▸ Exercise objective:
How many lines in the records below include "Brussel"? Answer with the number only.

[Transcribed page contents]
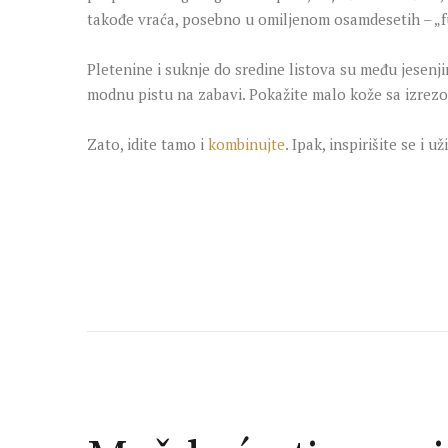
takođe vraća, posebno u omiljenom osamdesetih – „f
Pletenine i suknje do sredine listova su među jesenji
modnu pistu na zabavi. Pokažite malo kože sa izrezom
Zato, idite tamo i
kombinujte
. Ipak, inspirišite se i 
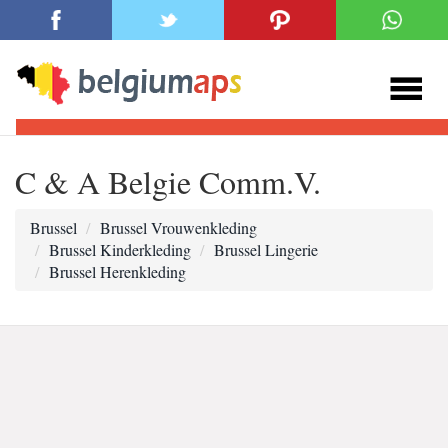
C & A Belgie Comm.V.
Brussel
Brussel Vrouwenkleding
Brussel Kinderkleding
Brussel Lingerie
Brussel Herenkleding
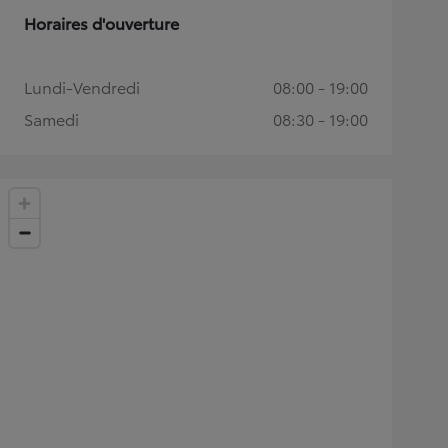
Horaires d'ouverture
Lundi-Vendredi
08:00 - 19:00
Samedi
08:30 - 19:00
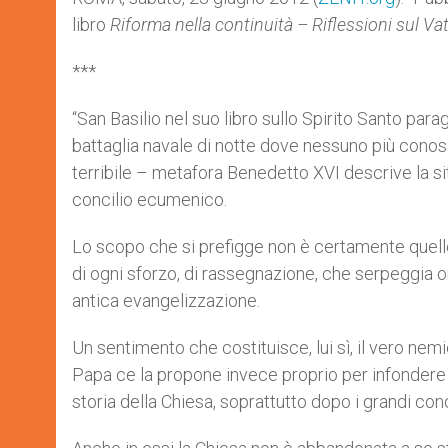
libro
Riforma nella continuità – Riflessioni sul Vat
***
“San Basilio nel suo libro sullo Spirito Santo para
battaglia navale di notte dove nessuno più conosce
terribile – metafora Benedetto XVI descrive la si
concilio ecumenico.
Lo scopo che si prefigge non è certamente quello d
di ogni sforzo, di rassegnazione, che serpeggia o
antica evangelizzazione.
Un sentimento che costituisce, lui sì, il vero nem
Papa ce la propone invece proprio per infondere 
storia della Chiesa, soprattutto dopo i grandi c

▸ Answer space:
5